After a very long series of flights and delays, my wife and I arrived at the show on Thursday afternoon. In traditional African style, the show did start late, so I didn't miss much. Exhibiting at the show were around 40 vendors, with a mix of rough, cut and minerals. My main interest was of course the rough stones. Overall, I'd say that the initial asking prices for most stones was about double what I had just paid in Tucson back in Feb 2012. As the show developed it seems expectations lowered and prices started coming down.
Most dealers were initially interested in selling entire large parcels, which were clearly out of my range. The first day I did pick up some pieces of Tanzanite.
One of the highlights of the show was the dinners in back of the hotels. The AIGJMF had set up beautiful tents and had arranged for a variety of entertainment each night. On the first night were a very entertaining performances of traditional African dances and music.
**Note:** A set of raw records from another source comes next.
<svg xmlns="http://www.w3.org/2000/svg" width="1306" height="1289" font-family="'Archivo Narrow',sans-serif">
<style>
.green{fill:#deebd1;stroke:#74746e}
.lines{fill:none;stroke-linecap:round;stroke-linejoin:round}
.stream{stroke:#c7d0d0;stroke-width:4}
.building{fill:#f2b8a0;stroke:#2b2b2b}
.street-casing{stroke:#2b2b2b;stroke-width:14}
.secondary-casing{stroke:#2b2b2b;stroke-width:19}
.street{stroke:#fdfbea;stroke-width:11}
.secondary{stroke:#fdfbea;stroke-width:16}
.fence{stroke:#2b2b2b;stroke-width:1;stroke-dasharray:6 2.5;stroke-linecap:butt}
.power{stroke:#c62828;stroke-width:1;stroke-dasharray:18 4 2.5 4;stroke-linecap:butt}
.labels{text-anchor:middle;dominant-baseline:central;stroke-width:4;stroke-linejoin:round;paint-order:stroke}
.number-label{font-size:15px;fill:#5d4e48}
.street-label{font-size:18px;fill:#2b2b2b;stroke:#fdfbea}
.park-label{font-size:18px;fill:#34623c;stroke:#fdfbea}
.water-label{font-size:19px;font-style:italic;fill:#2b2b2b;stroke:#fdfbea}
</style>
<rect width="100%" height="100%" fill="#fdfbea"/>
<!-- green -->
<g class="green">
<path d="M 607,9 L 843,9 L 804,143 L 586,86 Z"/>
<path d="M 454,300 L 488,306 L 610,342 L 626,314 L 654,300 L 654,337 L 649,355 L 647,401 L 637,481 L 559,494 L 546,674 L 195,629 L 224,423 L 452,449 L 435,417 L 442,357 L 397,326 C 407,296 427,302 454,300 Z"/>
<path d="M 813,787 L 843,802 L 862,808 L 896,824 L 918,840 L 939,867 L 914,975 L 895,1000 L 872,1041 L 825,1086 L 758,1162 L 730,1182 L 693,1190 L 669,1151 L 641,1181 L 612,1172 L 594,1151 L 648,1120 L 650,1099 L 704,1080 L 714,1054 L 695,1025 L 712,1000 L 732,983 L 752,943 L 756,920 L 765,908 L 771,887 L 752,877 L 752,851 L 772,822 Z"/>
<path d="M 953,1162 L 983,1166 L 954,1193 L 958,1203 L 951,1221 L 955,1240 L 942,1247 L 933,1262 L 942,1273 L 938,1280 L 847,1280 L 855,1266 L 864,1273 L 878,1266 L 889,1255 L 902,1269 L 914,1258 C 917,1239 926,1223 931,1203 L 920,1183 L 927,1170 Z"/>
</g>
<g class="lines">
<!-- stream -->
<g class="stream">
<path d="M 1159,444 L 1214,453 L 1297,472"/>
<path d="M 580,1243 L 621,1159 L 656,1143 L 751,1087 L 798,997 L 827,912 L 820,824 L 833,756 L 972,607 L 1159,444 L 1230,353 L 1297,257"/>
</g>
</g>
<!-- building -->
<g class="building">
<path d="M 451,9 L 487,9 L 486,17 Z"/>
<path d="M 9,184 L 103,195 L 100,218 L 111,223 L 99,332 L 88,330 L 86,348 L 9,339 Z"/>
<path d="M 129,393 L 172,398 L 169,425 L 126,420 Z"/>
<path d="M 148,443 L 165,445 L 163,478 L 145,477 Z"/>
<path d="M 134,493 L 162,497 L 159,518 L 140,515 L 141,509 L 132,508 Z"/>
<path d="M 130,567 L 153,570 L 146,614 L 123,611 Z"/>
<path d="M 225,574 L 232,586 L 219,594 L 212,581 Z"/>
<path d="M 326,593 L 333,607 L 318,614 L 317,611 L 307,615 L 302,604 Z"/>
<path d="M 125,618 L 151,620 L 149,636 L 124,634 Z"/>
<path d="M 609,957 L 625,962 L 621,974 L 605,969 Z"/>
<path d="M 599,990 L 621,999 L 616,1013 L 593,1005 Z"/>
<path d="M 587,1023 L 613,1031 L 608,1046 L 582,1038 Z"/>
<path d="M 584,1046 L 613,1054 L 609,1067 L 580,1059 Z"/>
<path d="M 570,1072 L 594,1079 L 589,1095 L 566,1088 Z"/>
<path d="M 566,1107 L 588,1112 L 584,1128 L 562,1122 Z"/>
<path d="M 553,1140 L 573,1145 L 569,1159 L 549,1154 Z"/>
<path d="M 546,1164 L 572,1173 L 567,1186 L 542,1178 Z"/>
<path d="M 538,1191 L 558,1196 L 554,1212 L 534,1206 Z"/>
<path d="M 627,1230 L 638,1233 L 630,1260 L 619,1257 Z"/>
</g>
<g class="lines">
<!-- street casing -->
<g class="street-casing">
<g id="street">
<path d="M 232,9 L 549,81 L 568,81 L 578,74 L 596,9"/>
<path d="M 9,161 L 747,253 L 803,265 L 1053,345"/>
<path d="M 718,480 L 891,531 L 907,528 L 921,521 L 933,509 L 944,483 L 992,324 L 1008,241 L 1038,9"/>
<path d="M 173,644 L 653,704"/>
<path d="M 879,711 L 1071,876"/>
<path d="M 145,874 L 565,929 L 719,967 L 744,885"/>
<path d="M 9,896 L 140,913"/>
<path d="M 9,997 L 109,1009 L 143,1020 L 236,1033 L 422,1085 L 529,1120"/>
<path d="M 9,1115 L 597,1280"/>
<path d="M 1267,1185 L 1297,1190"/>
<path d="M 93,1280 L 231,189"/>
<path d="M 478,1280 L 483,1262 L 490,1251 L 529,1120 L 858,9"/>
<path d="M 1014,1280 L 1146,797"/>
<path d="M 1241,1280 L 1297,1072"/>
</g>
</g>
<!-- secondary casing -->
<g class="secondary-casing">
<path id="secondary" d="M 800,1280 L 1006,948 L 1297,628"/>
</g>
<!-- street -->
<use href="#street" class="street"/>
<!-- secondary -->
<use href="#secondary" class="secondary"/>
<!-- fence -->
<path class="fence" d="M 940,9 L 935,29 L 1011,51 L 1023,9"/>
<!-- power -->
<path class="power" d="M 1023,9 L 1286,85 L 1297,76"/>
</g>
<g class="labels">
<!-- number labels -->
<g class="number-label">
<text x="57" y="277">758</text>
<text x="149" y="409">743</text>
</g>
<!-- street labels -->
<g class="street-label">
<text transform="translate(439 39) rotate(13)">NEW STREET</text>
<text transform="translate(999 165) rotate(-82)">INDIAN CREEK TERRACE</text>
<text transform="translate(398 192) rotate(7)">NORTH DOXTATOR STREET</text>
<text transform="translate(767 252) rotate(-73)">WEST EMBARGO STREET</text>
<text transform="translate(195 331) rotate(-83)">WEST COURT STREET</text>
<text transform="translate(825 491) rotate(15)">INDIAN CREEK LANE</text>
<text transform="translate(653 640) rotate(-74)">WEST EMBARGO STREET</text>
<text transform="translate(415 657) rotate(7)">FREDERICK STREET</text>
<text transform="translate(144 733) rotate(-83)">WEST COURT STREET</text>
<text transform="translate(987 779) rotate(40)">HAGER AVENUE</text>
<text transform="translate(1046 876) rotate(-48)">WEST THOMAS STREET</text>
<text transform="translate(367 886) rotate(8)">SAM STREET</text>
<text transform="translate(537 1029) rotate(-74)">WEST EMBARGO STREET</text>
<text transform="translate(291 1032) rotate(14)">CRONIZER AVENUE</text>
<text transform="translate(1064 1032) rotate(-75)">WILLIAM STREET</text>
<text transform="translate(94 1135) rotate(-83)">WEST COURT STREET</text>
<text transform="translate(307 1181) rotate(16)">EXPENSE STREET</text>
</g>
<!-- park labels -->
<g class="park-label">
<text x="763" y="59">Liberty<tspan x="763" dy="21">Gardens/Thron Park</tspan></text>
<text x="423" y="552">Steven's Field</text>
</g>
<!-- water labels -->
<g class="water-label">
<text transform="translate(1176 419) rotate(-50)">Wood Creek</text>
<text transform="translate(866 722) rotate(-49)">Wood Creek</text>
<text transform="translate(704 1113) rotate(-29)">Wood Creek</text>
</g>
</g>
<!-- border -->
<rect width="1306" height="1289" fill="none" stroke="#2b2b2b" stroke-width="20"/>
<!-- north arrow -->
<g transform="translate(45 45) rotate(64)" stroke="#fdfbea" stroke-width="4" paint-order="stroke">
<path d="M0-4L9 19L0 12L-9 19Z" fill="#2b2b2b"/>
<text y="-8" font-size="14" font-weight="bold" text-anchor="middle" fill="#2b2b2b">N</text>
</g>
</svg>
What proved to be very fun for us was seeing so many familiar faces from other shows. We ended up having dinner the first night with Steve from New Era Gems, Bill Larson and his son from Pala Internationa and Steve Avery a gem cutter. The next night we had dinner with David Pearl of East African Gems and Arnold Silverberg and his wife from AJSGEMS in Bangkok.
Both food and drinks were provided complimentary for those attending the show. The organizers really worked hard to put on a first class show. The only down side really was the very high prices being asked for by those exhibiting.
It was nice to meet up again with Roger Dery and of course my friend in Tanzania Jamal Mbarak.
The Mount Meru Hotel in Arusha was the site of the gem show, and also the hotel we stayed in. A beautiful hotel by any standards, with excellent service and accommodations. A little bit outside the city, but a perfect place for an event such as this.
Friday morning I did buy some more Tanzanite at the show along with some Tsavorite garnet and Winza Ruby/Sapphire. In the afternoon I went back to the office of a friend Jamal in the city of Arusha. Jamal had some very nice natural blue Tanzanite, Umba Sapphire, and some interesting Zircon from Mozambique. The zircon was a nice light pink/lavender color that I think will cut very nice stones. We spent the afternoon with Jamal as he brought in some miners to show us their goods.
Sunday after the show, they had arranged for a number of mine tours. We elected to go to the green garnet (tsavorite) mine in Lemshuko. The mine is about a 2.5 to 3 hour rough drive outside of Arusha. Once we got about halfway we were joined by a few armed guards in a Toyota Pickup. This mine was run by Eric and Mark Saul a few years ago, the current group mining is working in tunnels rather than open pit as it was done by Swala.
This is some of the open pit mining area previously worked.
Currently the miners are working a tunnel that is 150 meters long into the side of one of the hills. The photos below show the start of the mine, and what was pulled out the past week.
As the rock is chipped away from the tunnel it is hauled out in sacks, then examined for any gem material outside the mine.
The picture above represents about a weeks worth of work. Not much gem material here, actually only one stone that could be faceted. I asked the guy running the mine how often they find a facet grade stone, and he told me about every 2 or 3 weeks
This was the only facet grade stone found from the work from the previous week. The stone had several large fractures and would need to be cut into 3 or 4 small stones.
The small village above was located near the mine site.
We spent a few hours at this shopping center in town. All locally made artwork and trinkets. I think prices were adjusted based on the customer.
The man above, is actually a pretty famous wood carver, who carves mostly in ebony wood. He actually had a photo in his shop with Bill Clinton who had purchased one of his pieces. We ended buying several of his carvings, including a rather large bust, that was a real chore getting home on the plane.
We stopped at a barbecue place along the road and bought some meat. No idea what it was, could have been anything from the bush, had it cooked up and brought it back for the dogs. The local guys must have thought we were crazy buying meat to feed the dogs. The poor things were starved and ate it down in a nano second.